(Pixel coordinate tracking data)

---*---

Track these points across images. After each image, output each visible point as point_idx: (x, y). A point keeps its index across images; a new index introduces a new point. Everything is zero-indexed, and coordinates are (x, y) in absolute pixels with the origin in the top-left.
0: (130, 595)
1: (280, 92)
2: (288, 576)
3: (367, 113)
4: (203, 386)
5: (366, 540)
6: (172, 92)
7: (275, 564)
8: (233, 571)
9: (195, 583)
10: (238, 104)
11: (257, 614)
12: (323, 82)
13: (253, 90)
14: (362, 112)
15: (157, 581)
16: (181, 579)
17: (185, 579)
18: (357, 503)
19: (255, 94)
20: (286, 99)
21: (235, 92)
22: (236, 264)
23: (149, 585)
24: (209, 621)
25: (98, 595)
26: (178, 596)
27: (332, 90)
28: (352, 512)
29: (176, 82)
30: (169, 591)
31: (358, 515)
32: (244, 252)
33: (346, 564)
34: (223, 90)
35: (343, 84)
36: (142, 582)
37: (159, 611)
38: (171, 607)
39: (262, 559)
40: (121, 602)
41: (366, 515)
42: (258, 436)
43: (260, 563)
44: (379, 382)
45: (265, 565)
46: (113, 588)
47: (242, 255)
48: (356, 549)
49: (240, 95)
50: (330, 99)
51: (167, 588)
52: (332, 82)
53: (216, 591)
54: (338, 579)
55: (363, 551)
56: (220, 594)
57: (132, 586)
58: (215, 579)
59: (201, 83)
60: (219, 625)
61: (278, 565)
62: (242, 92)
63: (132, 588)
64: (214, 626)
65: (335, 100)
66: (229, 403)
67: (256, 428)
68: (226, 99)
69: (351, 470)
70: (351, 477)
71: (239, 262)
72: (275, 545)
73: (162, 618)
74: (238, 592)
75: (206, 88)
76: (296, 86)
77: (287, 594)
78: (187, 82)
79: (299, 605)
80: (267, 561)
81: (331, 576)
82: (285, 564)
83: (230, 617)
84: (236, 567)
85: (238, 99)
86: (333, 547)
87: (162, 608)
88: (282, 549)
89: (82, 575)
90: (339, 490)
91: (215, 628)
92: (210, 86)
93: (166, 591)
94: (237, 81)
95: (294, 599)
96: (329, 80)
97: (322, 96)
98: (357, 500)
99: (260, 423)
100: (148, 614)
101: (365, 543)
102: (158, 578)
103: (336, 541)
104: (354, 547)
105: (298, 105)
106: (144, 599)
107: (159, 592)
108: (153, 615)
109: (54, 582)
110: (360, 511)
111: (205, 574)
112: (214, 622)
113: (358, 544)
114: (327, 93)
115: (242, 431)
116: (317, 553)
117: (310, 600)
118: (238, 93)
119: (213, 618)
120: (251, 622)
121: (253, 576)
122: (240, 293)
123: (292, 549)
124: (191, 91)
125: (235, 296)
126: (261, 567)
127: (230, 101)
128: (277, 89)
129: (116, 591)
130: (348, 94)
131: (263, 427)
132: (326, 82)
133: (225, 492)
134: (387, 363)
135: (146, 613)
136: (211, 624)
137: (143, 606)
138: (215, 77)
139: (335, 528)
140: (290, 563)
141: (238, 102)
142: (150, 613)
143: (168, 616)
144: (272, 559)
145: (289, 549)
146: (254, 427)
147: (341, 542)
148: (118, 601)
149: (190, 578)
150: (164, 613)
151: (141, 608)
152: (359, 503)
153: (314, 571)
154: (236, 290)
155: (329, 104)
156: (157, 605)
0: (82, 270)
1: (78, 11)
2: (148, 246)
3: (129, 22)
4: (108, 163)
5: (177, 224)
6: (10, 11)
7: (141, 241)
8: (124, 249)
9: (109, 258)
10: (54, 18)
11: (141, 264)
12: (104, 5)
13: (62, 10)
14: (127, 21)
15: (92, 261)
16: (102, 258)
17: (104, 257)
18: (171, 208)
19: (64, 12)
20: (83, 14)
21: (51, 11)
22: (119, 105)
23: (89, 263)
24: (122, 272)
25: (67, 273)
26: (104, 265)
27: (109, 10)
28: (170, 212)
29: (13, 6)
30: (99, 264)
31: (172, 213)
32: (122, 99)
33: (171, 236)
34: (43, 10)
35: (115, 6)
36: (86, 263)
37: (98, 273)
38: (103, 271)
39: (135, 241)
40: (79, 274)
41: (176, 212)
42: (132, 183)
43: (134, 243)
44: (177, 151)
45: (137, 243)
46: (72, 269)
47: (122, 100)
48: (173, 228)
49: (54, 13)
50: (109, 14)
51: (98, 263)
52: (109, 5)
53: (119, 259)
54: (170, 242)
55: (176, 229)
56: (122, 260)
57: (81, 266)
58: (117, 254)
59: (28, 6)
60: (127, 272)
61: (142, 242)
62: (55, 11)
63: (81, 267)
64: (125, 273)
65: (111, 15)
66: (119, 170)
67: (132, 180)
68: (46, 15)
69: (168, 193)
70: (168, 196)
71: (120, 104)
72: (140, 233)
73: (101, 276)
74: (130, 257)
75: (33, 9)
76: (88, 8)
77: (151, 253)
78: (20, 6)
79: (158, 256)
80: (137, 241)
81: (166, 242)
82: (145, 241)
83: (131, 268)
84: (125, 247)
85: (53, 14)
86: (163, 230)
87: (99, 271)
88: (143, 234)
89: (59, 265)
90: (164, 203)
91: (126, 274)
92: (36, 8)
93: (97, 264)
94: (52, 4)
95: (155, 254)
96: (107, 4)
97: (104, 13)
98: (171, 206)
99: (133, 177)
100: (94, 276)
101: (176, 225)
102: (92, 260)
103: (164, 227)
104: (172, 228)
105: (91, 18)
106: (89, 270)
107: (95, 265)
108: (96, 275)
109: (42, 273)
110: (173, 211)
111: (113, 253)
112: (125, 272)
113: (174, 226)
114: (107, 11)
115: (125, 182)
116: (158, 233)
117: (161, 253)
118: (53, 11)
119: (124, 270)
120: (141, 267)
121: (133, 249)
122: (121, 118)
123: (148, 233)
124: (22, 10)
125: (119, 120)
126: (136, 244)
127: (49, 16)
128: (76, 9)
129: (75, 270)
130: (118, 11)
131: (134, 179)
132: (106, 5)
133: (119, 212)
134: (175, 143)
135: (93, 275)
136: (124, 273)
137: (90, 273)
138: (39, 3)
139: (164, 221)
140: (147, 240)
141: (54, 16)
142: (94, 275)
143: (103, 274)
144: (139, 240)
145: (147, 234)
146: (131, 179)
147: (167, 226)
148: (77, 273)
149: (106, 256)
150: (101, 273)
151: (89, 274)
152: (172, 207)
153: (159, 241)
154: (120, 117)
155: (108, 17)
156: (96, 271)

---*---

To do:
Express every item above as a JSON list of strings, with one string per line and blank lines omitted.

Reply to the exercise:
[
  "Track these points across images. After each image, output each visible point as point_idx: (x, y). A point keeps its index across images; a new index introduces a new point. Everything is zero-indexed, and coordinates are (x, y) in absolute pixels with the origin in the top-left.",
  "0: (130, 595)",
  "1: (280, 92)",
  "2: (288, 576)",
  "3: (367, 113)",
  "4: (203, 386)",
  "5: (366, 540)",
  "6: (172, 92)",
  "7: (275, 564)",
  "8: (233, 571)",
  "9: (195, 583)",
  "10: (238, 104)",
  "11: (257, 614)",
  "12: (323, 82)",
  "13: (253, 90)",
  "14: (362, 112)",
  "15: (157, 581)",
  "16: (181, 579)",
  "17: (185, 579)",
  "18: (357, 503)",
  "19: (255, 94)",
  "20: (286, 99)",
  "21: (235, 92)",
  "22: (236, 264)",
  "23: (149, 585)",
  "24: (209, 621)",
  "25: (98, 595)",
  "26: (178, 596)",
  "27: (332, 90)",
  "28: (352, 512)",
  "29: (176, 82)",
  "30: (169, 591)",
  "31: (358, 515)",
  "32: (244, 252)",
  "33: (346, 564)",
  "34: (223, 90)",
  "35: (343, 84)",
  "36: (142, 582)",
  "37: (159, 611)",
  "38: (171, 607)",
  "39: (262, 559)",
  "40: (121, 602)",
  "41: (366, 515)",
  "42: (258, 436)",
  "43: (260, 563)",
  "44: (379, 382)",
  "45: (265, 565)",
  "46: (113, 588)",
  "47: (242, 255)",
  "48: (356, 549)",
  "49: (240, 95)",
  "50: (330, 99)",
  "51: (167, 588)",
  "52: (332, 82)",
  "53: (216, 591)",
  "54: (338, 579)",
  "55: (363, 551)",
  "56: (220, 594)",
  "57: (132, 586)",
  "58: (215, 579)",
  "59: (201, 83)",
  "60: (219, 625)",
  "61: (278, 565)",
  "62: (242, 92)",
  "63: (132, 588)",
  "64: (214, 626)",
  "65: (335, 100)",
  "66: (229, 403)",
  "67: (256, 428)",
  "68: (226, 99)",
  "69: (351, 470)",
  "70: (351, 477)",
  "71: (239, 262)",
  "72: (275, 545)",
  "73: (162, 618)",
  "74: (238, 592)",
  "75: (206, 88)",
  "76: (296, 86)",
  "77: (287, 594)",
  "78: (187, 82)",
  "79: (299, 605)",
  "80: (267, 561)",
  "81: (331, 576)",
  "82: (285, 564)",
  "83: (230, 617)",
  "84: (236, 567)",
  "85: (238, 99)",
  "86: (333, 547)",
  "87: (162, 608)",
  "88: (282, 549)",
  "89: (82, 575)",
  "90: (339, 490)",
  "91: (215, 628)",
  "92: (210, 86)",
  "93: (166, 591)",
  "94: (237, 81)",
  "95: (294, 599)",
  "96: (329, 80)",
  "97: (322, 96)",
  "98: (357, 500)",
  "99: (260, 423)",
  "100: (148, 614)",
  "101: (365, 543)",
  "102: (158, 578)",
  "103: (336, 541)",
  "104: (354, 547)",
  "105: (298, 105)",
  "106: (144, 599)",
  "107: (159, 592)",
  "108: (153, 615)",
  "109: (54, 582)",
  "110: (360, 511)",
  "111: (205, 574)",
  "112: (214, 622)",
  "113: (358, 544)",
  "114: (327, 93)",
  "115: (242, 431)",
  "116: (317, 553)",
  "117: (310, 600)",
  "118: (238, 93)",
  "119: (213, 618)",
  "120: (251, 622)",
  "121: (253, 576)",
  "122: (240, 293)",
  "123: (292, 549)",
  "124: (191, 91)",
  "125: (235, 296)",
  "126: (261, 567)",
  "127: (230, 101)",
  "128: (277, 89)",
  "129: (116, 591)",
  "130: (348, 94)",
  "131: (263, 427)",
  "132: (326, 82)",
  "133: (225, 492)",
  "134: (387, 363)",
  "135: (146, 613)",
  "136: (211, 624)",
  "137: (143, 606)",
  "138: (215, 77)",
  "139: (335, 528)",
  "140: (290, 563)",
  "141: (238, 102)",
  "142: (150, 613)",
  "143: (168, 616)",
  "144: (272, 559)",
  "145: (289, 549)",
  "146: (254, 427)",
  "147: (341, 542)",
  "148: (118, 601)",
  "149: (190, 578)",
  "150: (164, 613)",
  "151: (141, 608)",
  "152: (359, 503)",
  "153: (314, 571)",
  "154: (236, 290)",
  "155: (329, 104)",
  "156: (157, 605)",
  "0: (82, 270)",
  "1: (78, 11)",
  "2: (148, 246)",
  "3: (129, 22)",
  "4: (108, 163)",
  "5: (177, 224)",
  "6: (10, 11)",
  "7: (141, 241)",
  "8: (124, 249)",
  "9: (109, 258)",
  "10: (54, 18)",
  "11: (141, 264)",
  "12: (104, 5)",
  "13: (62, 10)",
  "14: (127, 21)",
  "15: (92, 261)",
  "16: (102, 258)",
  "17: (104, 257)",
  "18: (171, 208)",
  "19: (64, 12)",
  "20: (83, 14)",
  "21: (51, 11)",
  "22: (119, 105)",
  "23: (89, 263)",
  "24: (122, 272)",
  "25: (67, 273)",
  "26: (104, 265)",
  "27: (109, 10)",
  "28: (170, 212)",
  "29: (13, 6)",
  "30: (99, 264)",
  "31: (172, 213)",
  "32: (122, 99)",
  "33: (171, 236)",
  "34: (43, 10)",
  "35: (115, 6)",
  "36: (86, 263)",
  "37: (98, 273)",
  "38: (103, 271)",
  "39: (135, 241)",
  "40: (79, 274)",
  "41: (176, 212)",
  "42: (132, 183)",
  "43: (134, 243)",
  "44: (177, 151)",
  "45: (137, 243)",
  "46: (72, 269)",
  "47: (122, 100)",
  "48: (173, 228)",
  "49: (54, 13)",
  "50: (109, 14)",
  "51: (98, 263)",
  "52: (109, 5)",
  "53: (119, 259)",
  "54: (170, 242)",
  "55: (176, 229)",
  "56: (122, 260)",
  "57: (81, 266)",
  "58: (117, 254)",
  "59: (28, 6)",
  "60: (127, 272)",
  "61: (142, 242)",
  "62: (55, 11)",
  "63: (81, 267)",
  "64: (125, 273)",
  "65: (111, 15)",
  "66: (119, 170)",
  "67: (132, 180)",
  "68: (46, 15)",
  "69: (168, 193)",
  "70: (168, 196)",
  "71: (120, 104)",
  "72: (140, 233)",
  "73: (101, 276)",
  "74: (130, 257)",
  "75: (33, 9)",
  "76: (88, 8)",
  "77: (151, 253)",
  "78: (20, 6)",
  "79: (158, 256)",
  "80: (137, 241)",
  "81: (166, 242)",
  "82: (145, 241)",
  "83: (131, 268)",
  "84: (125, 247)",
  "85: (53, 14)",
  "86: (163, 230)",
  "87: (99, 271)",
  "88: (143, 234)",
  "89: (59, 265)",
  "90: (164, 203)",
  "91: (126, 274)",
  "92: (36, 8)",
  "93: (97, 264)",
  "94: (52, 4)",
  "95: (155, 254)",
  "96: (107, 4)",
  "97: (104, 13)",
  "98: (171, 206)",
  "99: (133, 177)",
  "100: (94, 276)",
  "101: (176, 225)",
  "102: (92, 260)",
  "103: (164, 227)",
  "104: (172, 228)",
  "105: (91, 18)",
  "106: (89, 270)",
  "107: (95, 265)",
  "108: (96, 275)",
  "109: (42, 273)",
  "110: (173, 211)",
  "111: (113, 253)",
  "112: (125, 272)",
  "113: (174, 226)",
  "114: (107, 11)",
  "115: (125, 182)",
  "116: (158, 233)",
  "117: (161, 253)",
  "118: (53, 11)",
  "119: (124, 270)",
  "120: (141, 267)",
  "121: (133, 249)",
  "122: (121, 118)",
  "123: (148, 233)",
  "124: (22, 10)",
  "125: (119, 120)",
  "126: (136, 244)",
  "127: (49, 16)",
  "128: (76, 9)",
  "129: (75, 270)",
  "130: (118, 11)",
  "131: (134, 179)",
  "132: (106, 5)",
  "133: (119, 212)",
  "134: (175, 143)",
  "135: (93, 275)",
  "136: (124, 273)",
  "137: (90, 273)",
  "138: (39, 3)",
  "139: (164, 221)",
  "140: (147, 240)",
  "141: (54, 16)",
  "142: (94, 275)",
  "143: (103, 274)",
  "144: (139, 240)",
  "145: (147, 234)",
  "146: (131, 179)",
  "147: (167, 226)",
  "148: (77, 273)",
  "149: (106, 256)",
  "150: (101, 273)",
  "151: (89, 274)",
  "152: (172, 207)",
  "153: (159, 241)",
  "154: (120, 117)",
  "155: (108, 17)",
  "156: (96, 271)"
]